EXERCISE PROMPT -> The reply should consist of one number, the count of lines below in which the word "Limited" appears.

[[ AVAILABLE DATA, beginning ]]

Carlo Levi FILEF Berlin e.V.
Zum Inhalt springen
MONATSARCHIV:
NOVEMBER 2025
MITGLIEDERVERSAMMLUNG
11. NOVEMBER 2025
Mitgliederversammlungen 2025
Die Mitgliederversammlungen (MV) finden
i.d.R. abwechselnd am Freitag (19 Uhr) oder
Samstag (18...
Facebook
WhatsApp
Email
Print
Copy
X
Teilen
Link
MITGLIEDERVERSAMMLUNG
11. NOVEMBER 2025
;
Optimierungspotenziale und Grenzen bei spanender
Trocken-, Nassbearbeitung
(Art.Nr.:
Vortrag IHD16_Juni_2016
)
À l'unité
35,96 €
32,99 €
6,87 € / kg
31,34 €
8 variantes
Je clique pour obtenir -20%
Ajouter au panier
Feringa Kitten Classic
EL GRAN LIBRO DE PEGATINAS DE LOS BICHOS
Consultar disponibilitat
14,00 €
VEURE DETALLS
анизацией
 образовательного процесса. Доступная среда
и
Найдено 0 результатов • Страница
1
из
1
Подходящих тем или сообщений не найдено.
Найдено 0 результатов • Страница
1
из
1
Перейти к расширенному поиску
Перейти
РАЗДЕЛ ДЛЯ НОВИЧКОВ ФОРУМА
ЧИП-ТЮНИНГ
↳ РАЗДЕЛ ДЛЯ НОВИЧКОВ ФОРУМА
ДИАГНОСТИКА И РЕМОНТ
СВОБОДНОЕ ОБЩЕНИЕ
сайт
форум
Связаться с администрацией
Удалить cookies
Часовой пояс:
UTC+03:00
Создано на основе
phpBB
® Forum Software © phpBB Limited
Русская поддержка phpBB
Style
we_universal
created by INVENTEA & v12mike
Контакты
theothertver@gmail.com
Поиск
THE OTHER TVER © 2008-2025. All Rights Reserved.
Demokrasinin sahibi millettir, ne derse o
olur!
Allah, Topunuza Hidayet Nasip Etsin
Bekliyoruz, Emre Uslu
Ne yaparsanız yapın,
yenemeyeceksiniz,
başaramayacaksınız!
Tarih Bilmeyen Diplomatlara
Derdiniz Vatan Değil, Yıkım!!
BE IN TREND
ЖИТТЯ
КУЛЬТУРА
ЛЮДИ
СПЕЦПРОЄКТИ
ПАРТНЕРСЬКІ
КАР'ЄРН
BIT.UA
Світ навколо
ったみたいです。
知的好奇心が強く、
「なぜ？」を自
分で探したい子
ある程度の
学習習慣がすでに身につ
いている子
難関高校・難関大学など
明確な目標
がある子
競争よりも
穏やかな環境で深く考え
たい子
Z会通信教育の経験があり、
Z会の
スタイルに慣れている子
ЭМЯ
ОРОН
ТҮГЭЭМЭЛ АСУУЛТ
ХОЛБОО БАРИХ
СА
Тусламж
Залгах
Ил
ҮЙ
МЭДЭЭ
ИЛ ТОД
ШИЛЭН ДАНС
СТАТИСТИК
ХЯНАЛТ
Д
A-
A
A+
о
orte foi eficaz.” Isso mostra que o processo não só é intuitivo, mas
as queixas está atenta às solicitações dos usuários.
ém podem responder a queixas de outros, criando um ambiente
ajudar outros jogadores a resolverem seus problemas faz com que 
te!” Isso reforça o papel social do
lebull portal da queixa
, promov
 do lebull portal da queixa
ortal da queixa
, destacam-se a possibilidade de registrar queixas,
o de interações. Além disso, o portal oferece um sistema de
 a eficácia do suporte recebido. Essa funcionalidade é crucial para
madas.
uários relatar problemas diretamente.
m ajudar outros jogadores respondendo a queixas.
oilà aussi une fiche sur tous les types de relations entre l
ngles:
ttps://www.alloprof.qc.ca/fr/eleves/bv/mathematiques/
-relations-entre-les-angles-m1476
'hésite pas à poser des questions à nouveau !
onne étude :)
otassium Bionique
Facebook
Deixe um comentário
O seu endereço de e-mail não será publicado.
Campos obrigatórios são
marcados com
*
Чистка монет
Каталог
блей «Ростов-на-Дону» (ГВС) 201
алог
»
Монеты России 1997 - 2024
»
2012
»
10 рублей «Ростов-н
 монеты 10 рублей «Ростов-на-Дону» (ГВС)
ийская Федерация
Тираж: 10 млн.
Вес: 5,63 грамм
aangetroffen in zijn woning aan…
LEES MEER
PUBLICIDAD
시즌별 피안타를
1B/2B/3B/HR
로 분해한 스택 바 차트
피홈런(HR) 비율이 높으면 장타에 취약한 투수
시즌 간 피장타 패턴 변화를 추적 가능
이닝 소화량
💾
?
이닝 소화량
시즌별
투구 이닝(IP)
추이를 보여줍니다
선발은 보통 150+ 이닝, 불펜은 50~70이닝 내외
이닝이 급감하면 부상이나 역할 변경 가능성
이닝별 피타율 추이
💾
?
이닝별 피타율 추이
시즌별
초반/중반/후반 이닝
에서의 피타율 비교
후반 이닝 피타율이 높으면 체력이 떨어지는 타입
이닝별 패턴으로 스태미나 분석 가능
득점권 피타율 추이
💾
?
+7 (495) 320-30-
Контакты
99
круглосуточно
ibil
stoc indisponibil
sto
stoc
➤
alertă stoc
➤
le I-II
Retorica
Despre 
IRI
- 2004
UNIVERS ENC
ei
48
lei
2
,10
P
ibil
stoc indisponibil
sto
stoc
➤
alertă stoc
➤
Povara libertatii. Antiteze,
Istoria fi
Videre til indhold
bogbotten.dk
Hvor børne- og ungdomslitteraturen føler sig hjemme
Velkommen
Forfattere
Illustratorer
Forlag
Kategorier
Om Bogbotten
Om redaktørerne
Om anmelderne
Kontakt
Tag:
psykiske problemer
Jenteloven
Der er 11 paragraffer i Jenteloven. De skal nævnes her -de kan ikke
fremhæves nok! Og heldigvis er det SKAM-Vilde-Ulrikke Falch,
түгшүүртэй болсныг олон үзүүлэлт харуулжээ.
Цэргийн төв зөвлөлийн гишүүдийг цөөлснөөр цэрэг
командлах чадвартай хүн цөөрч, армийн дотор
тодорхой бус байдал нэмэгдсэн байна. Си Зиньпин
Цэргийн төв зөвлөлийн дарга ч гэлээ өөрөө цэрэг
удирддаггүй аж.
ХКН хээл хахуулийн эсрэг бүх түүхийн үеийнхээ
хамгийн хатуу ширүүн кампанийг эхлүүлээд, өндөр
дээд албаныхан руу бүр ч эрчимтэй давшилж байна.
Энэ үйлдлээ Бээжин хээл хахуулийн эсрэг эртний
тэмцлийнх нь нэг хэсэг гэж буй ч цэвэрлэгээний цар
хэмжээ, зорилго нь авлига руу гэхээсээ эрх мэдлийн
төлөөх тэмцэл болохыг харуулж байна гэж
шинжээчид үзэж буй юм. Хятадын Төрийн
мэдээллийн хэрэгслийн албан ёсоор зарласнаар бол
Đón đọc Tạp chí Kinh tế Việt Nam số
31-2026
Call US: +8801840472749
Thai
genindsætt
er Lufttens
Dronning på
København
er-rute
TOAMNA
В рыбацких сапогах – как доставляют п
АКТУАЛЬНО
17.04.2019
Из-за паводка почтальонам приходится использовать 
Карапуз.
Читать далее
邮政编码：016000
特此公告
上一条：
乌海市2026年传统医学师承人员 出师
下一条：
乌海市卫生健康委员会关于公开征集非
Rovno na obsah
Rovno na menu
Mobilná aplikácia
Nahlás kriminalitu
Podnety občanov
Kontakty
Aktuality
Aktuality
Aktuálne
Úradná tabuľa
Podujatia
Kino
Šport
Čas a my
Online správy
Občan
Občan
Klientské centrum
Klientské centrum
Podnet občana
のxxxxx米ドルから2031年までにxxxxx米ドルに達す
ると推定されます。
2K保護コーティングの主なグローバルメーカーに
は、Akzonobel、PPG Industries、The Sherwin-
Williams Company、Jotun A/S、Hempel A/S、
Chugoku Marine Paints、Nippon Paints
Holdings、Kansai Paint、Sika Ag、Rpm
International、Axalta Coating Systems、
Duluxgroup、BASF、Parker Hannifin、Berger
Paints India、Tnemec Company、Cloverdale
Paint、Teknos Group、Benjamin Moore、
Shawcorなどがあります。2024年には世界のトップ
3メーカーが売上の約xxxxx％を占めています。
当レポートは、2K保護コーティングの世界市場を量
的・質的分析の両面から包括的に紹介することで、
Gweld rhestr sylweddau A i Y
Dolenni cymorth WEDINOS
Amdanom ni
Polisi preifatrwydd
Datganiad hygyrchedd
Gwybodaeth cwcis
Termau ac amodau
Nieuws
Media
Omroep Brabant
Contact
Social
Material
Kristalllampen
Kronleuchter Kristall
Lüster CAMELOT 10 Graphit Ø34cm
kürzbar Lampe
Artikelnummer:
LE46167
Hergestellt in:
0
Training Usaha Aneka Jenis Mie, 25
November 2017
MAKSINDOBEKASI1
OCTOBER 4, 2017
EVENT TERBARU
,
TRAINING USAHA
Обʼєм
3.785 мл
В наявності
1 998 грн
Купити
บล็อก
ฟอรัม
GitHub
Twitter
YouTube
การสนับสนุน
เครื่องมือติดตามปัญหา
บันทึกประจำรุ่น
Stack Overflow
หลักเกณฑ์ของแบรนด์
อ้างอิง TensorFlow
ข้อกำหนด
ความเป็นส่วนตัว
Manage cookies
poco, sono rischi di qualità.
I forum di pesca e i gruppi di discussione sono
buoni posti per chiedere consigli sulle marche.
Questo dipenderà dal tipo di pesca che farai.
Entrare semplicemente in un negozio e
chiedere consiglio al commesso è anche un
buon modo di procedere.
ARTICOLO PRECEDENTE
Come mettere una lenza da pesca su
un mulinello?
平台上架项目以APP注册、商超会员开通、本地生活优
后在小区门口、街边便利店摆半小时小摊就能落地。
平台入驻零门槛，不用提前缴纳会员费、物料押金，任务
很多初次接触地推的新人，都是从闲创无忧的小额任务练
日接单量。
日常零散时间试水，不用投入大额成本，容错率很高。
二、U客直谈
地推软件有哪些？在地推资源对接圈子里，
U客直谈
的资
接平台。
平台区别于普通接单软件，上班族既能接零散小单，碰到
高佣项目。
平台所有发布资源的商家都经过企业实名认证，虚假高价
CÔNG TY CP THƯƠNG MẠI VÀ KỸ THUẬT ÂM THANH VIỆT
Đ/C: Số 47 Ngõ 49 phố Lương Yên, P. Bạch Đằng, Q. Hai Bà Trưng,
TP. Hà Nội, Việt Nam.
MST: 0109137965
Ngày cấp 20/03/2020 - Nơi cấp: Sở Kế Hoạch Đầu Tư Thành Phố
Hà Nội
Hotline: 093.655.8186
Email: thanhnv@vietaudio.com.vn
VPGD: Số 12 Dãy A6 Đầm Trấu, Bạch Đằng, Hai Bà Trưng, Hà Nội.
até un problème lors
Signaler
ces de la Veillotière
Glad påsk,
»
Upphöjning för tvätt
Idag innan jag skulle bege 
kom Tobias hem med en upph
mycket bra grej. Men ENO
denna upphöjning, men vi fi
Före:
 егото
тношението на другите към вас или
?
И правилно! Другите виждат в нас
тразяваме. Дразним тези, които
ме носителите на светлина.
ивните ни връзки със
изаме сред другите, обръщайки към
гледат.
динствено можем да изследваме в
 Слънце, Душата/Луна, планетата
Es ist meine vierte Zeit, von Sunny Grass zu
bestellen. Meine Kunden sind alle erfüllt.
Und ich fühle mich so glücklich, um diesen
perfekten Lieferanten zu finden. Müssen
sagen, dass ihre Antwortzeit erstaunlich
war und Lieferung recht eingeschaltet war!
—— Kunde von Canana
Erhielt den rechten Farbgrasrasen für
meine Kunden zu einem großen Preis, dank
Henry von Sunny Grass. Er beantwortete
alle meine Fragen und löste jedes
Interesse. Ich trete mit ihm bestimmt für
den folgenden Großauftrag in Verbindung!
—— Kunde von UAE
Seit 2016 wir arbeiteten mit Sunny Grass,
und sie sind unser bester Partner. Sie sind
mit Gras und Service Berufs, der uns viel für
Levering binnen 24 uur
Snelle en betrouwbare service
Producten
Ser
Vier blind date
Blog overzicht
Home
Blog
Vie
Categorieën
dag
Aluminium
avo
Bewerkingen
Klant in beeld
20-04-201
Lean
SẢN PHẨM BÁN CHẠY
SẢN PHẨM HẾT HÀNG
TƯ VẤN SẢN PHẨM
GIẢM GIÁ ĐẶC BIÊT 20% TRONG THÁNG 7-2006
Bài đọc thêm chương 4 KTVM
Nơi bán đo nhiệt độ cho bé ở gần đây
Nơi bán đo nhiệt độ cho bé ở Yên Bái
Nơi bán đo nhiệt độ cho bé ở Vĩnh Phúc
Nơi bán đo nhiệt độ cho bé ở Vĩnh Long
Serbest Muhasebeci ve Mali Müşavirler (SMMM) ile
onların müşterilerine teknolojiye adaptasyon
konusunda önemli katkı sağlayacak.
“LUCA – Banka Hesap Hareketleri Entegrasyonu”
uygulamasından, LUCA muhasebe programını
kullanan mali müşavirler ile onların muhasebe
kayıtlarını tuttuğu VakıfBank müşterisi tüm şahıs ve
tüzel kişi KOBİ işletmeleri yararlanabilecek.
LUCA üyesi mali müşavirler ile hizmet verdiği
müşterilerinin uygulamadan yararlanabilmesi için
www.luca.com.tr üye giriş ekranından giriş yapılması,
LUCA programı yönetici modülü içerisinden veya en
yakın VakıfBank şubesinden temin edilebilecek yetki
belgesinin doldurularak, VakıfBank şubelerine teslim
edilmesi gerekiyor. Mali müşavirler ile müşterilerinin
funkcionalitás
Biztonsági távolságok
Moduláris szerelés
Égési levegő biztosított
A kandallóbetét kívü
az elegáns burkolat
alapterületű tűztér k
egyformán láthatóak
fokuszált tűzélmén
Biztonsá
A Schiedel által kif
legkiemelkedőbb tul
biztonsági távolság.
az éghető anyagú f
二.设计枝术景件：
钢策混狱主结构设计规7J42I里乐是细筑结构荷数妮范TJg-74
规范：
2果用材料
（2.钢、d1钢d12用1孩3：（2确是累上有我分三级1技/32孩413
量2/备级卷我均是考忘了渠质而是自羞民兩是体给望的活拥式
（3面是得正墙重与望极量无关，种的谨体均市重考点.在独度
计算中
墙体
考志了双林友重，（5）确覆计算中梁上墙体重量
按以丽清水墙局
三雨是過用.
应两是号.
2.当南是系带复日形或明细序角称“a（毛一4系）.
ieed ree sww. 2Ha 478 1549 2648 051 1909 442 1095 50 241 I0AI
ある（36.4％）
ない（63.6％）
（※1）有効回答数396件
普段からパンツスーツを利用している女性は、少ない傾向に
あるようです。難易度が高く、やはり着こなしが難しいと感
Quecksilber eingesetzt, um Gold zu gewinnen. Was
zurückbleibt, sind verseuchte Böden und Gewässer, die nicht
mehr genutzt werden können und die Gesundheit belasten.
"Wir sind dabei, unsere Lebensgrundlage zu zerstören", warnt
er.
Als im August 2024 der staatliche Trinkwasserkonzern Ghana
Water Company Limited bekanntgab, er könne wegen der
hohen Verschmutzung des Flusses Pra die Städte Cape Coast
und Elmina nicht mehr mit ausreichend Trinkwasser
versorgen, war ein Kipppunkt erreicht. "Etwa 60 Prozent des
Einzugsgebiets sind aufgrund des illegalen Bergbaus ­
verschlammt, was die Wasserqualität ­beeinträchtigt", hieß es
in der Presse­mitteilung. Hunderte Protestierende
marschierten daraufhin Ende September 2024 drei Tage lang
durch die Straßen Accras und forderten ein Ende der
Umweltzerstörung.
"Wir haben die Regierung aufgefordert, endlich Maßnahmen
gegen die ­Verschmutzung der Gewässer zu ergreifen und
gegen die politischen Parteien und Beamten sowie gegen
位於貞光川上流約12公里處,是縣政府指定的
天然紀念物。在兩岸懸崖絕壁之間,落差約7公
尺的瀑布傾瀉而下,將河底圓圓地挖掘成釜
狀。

[[ AVAILABLE DATA, end ]]

WORKED SOLUTION -> 2